BEGIN Material for the task

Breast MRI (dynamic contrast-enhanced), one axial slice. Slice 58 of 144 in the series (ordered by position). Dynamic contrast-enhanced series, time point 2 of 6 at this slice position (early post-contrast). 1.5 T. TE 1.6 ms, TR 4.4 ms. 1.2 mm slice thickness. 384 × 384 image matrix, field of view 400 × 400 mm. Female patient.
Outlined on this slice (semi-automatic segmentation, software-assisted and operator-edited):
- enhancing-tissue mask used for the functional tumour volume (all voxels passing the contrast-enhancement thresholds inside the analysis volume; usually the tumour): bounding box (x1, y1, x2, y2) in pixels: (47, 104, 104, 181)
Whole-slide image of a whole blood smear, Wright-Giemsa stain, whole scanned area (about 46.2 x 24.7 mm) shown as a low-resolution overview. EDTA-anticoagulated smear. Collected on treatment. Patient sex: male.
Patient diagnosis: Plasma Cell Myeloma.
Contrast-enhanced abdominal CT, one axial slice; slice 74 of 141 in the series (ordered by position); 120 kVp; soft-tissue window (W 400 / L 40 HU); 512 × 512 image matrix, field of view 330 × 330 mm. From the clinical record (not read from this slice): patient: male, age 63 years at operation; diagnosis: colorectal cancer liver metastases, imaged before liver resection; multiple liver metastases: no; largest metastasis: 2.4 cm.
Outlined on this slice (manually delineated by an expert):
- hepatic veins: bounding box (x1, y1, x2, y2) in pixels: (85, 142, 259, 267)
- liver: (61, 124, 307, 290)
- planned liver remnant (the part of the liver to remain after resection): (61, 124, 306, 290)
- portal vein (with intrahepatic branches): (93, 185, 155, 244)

END Material for the task

Your objective: Could you print, word for word, the line containing "- hepatic veins: bounding" and every line after it through the end of the records, and nothing else?

Answer below:
- hepatic veins: bounding box (x1, y1, x2, y2) in pixels: (85, 142, 259, 267)
- liver: (61, 124, 307, 290)
- planned liver remnant (the part of the liver to remain after resection): (61, 124, 306, 290)
- portal vein (with intrahepatic branches): (93, 185, 155, 244)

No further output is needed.